BANDUNG – Edu Heritage Center Universitas Pendidikan Indonesia (UPI) menjadi motor utama dalam penyelenggaraan kegiatan budaya internasional tahunan, The 6th FPEB International Day 2025, yang digelar bekerja sama dengan Fakultas Pendidikan Ekonomi dan Bisnis (FPEB) UPI.
Melalui fasilitasi langsung dari Edu Heritage Center, 144 mahasiswa internasional dari berbagai negara mendapatkan pengalaman budaya yang kaya dan autentik, terutama melalui Workshop Batik Megamendung yang menjadi kegiatan inti tahun ini.
Acara yang berlangsung meriah pada Selasa, 9 Desember 2025, di Area Terbuka & Lobi FPEB UPI Kampus Bandung ini mengangkat tema “Unity in Diversity: Celebrating Global Friendship through Art, Culture, and Food.”

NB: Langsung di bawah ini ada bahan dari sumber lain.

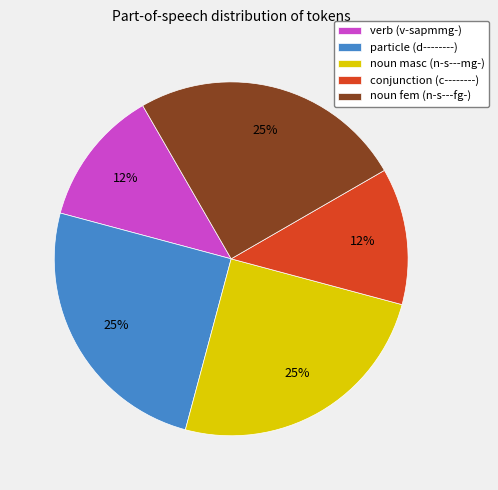

What percentage is the noun masc (n-s---mg-) slice, to the nearest percent?

25%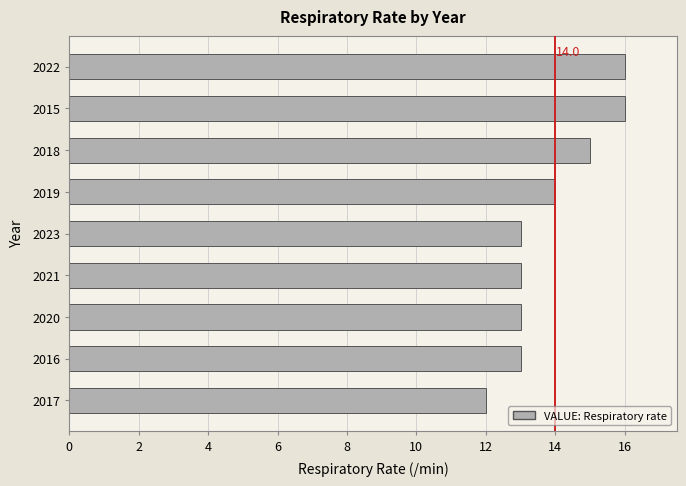

Count the number of data series in this chart.

1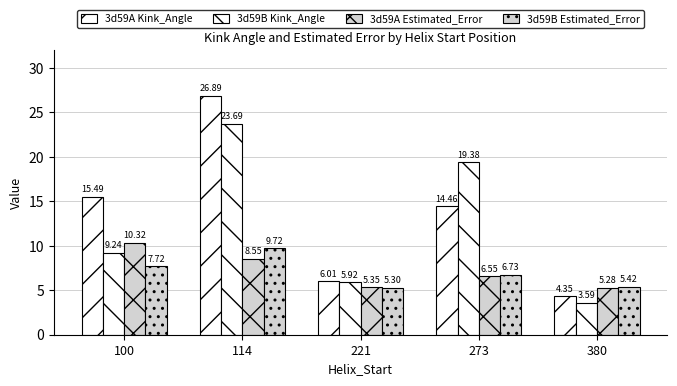

At which label does 3d59A Estimated_Error reach its minimum?

380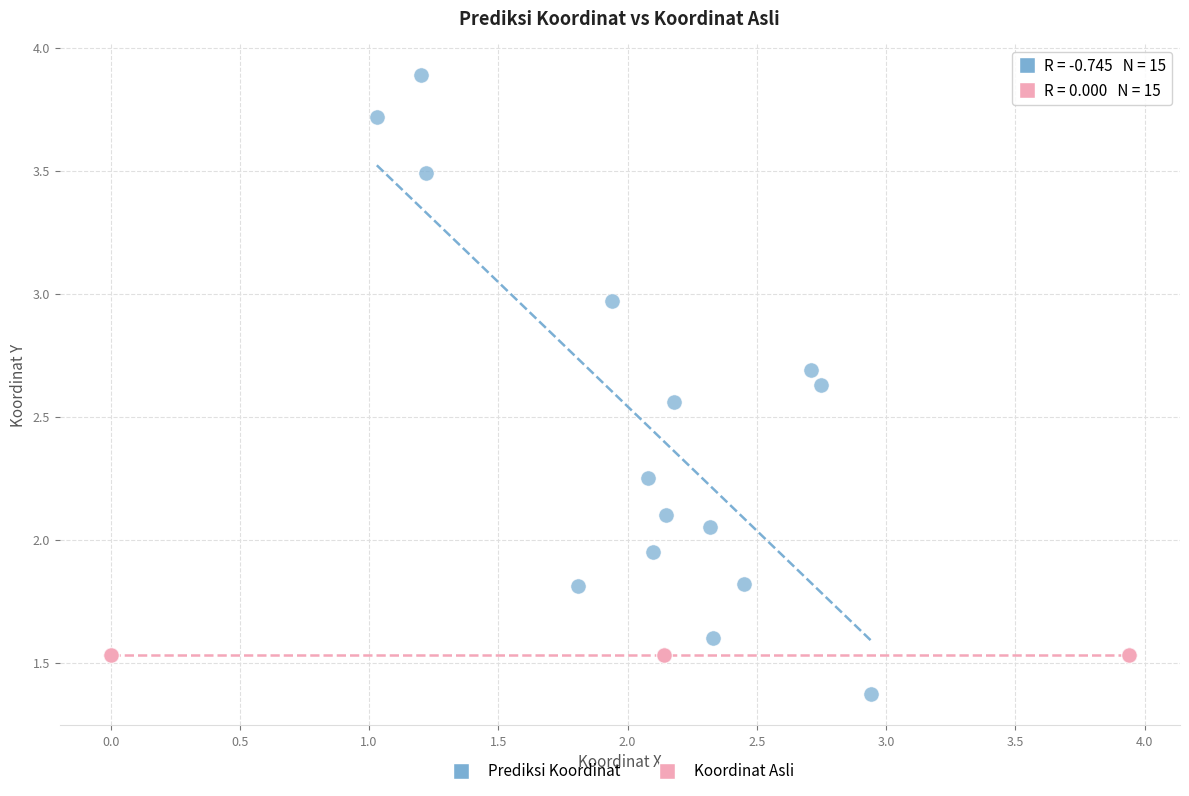

What are all the series names shown in the legend?

Prediksi Koordinat, Koordinat Asli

Melalui tema ini, Edu Heritage Center menegaskan perannya sebagai penghubung budaya yang mempromosikan persahabatan global melalui seni dan tradisi Jawa Barat.
Dekan FPEB UPI, Prof Ratih Hurriyati menyampaikan apresiasi atas kolaborasi kuat antarunit dalam pelaksanaan kegiatan, sekaligus menyoroti antusiasme mahasiswa internasional.
“Pelaksanaan International Day sekarang menjadi lebih bermakna karena diikuti oleh 144 international student yang berasal dari Uzbekistan, Tajikistan, Tiongkok, Togo, Ghana, Tanzania, dan Nigeria,” ujarnya.
Sebagai pusat yang berkomitmen pada pelestarian budaya, Edu Heritage Center menempatkan Workshop Batik Megamendung sebagai agenda utama, menghadirkan pengalaman langsung bagi mahasiswa asing untuk mengenal pola ikonik khas Cirebon.
Kegiatan ini merupakan hasil sinergi antara Edu Heritage Center, FPEB, dan Fakultas Pendidikan Seni dan Desain (FPSD). Selain dukungan artistik dari Fakultas Pendidikan Seni dan Desain (FPSD), kegiatan ini juga diperkuat oleh kontribusi SMKN 14 Bandung, Program Studi Pendidikan Tata Busana, dan Program Studi Pendidikan Kesejahteraan Keluarga (PKK) yang turut mendampingi proses teknis, desain, hingga praktik membatik para mahasiswa internasional.
Founder Edu Heritage Center, Prof. Dr. Isma Widiaty, S.Pd., M.Pd., didukung oleh Co-Founder Edu Heritage Center, Dr. Suciati, S.Pd., M.Ds., keduanya membangun Edu Heritage Center sebagai rumah riset dan kreativitas batik selama lebih dari satu dekade. Prof Isma menjelaskan bahwa pusat ini telah menjadi rumah bagi hasil riset dan kreativitas batik selama lebih dari satu dekade.
Produk-produk yang dihasilkan—mulai dari batik, ikat kepala khas Sunda, obi belt, tumbler, hingga kaos—dikembangkan sebagai suvenir khas UPI sekaligus sebagai bagian dari inkubasi bisnis yang melibatkan dosen, mahasiswa, dan alumni.
“Workshop membatik bagi mahasiswa asing ini sudah kami selenggarakan untuk keempat kalinya. Antusiasme mereka selalu tinggi, dan ini menunjukkan daya tarik kuat budaya batik sebagai jendela untuk mengenal Indonesia,” jelas Prof. Isma.
Selain workshop batik, perayaan The 6th FPEB International Day 2025 turut dimeriahkan dengan Permainan dan Kompetisi Tradisional, Pertunjukan Budaya, serta Festival Kuliner Internasional, yang semuanya turut memperkaya pengalaman lintas budaya bagi para peserta.
Melalui peran sentralnya dalam kegiatan ini, Edu Heritage Center semakin meneguhkan posisinya sebagai penggerak utama pelestarian budaya Jawa Barat dan sebagai jembatan yang mempererat hubungan Indonesia dengan komunitas global melalui seni dan kreativitas.